A wave of attacks by Al-Shabaab militants in Somalia, including on an African Union base last week, shows the threat still posed by the al-Qaeda-linked group that the government has vowed to defeat by 2016.
Al-Shabaab said it killed at least 30 soldiers in the June 26 raid on Leego base in southern Somalia. The AU confirmed the assault, without giving a death toll. The violence, which came the same day as attacks by other extremists on a French factory, a Tunisian beach and a mosque in Kuwait, underscores the limited success of Somalia’s army and African troops in checking al-Shabaab’s seven-year-old insurgency.
While they’ve lost control of key towns, “al-Shabaab has consistently shown its ability to strike in urban areas and regroup in rural bases,” Ahmed Soliman, Horn of Africa analyst at Chatham House, the London-based research group, said by e-mail. “It will take much longer to defeat the group and require Somalia’s security services to be significantly improved.”
The conflict has drawn in troops from countries such as Kenya, Uganda, Ethiopia and Burundi as part of the African Union Mission in Somalia, or Amisom.
Attempted Bombing
Also last week, 10 people, including two assailants, were killed in an attempted bombing of vehicles carrying United Arab Emirates diplomats in the capital, Mogadishu. Al-Shabaab claimed responsibility for the June 24 attack — at least the third around the city in about five days — in which the delegation itself escaped unharmed.
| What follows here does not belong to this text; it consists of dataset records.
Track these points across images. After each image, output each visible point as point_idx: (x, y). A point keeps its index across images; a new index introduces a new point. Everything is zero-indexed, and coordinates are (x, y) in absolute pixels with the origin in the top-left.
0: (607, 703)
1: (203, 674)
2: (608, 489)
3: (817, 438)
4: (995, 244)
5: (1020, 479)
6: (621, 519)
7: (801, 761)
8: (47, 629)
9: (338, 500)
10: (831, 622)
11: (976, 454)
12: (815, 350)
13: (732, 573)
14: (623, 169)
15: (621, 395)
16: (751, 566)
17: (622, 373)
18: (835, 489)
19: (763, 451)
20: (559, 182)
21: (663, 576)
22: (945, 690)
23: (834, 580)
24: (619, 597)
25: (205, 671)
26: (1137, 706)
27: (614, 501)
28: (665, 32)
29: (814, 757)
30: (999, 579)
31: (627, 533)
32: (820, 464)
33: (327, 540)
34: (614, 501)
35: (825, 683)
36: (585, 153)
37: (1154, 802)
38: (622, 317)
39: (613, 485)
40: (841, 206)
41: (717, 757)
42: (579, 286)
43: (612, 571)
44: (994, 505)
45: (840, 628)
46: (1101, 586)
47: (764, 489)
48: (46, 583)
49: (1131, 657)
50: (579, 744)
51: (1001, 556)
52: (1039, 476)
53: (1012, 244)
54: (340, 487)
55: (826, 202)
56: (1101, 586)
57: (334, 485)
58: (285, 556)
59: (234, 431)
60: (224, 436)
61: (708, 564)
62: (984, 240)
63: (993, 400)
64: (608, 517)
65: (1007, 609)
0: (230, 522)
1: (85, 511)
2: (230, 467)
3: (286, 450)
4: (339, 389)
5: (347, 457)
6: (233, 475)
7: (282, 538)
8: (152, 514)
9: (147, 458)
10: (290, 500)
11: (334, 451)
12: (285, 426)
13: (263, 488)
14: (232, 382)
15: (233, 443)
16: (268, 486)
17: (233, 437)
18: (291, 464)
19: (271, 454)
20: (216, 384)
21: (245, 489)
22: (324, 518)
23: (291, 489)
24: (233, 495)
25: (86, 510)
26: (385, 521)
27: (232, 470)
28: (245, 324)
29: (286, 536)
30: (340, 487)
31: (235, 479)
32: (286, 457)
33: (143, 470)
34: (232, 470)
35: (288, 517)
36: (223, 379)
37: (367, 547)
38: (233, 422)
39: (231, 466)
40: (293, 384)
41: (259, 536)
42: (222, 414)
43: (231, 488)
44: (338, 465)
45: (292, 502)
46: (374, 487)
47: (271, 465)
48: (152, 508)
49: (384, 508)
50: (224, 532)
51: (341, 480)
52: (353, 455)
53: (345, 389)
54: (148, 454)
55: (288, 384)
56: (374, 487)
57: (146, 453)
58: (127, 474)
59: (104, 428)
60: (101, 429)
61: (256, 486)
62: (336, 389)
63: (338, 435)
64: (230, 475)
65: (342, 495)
Prime Minister Omar Abdirashid Ali Sharmarke said this month that al-Shabaab, which seeks to overthrow the government and establish a strict version of Islamic law, could be militarily defeated by the end of the year. Some of those living south of Mogadishu, home to former militant strongholds, don’t share his optimism.
As the fighters routed Somali troops and stormed the village of Mubarak last month, 67-year-old Fatuma Abukar says she fled to a nearby forest for the fourth time.
Al-Shabaab held the settlement in the Lower Shabelle region for five hours, rounding up people they suspected of government loyalties — the same measures taken during their four-year occupation that ended in late 2012. When army reinforcements massed on Mubarak’s outskirts in late May, the militants fled.
Hide, Seek
“It’s as if they’re playing hide and seek,” the mother of eight said by phone on June 8. “When the government forces are coming al-Shabaab just leave, and vice-versa.”
The militants are given “free reign” outside the larger offensives by African Union forces, according to Stig Jarle Hansen, associate professor at the University of Life Sciences in Oslo and author of ‘Al-Shabaab in Somalia: The History and Ideology of a Militant Islamist Group.’
Al-Shabaab “can bully villages when Amisom is not there, ensuring that villagers have weak incentives to be loyal to Amisom and, or the government,” he said in an e-mailed response to questions.
“They are both a hidden network, but also a guerrilla organization. They keep afloat in government-controlled areas partly because of the irregular payment of government police and forces, which enhances corruption.”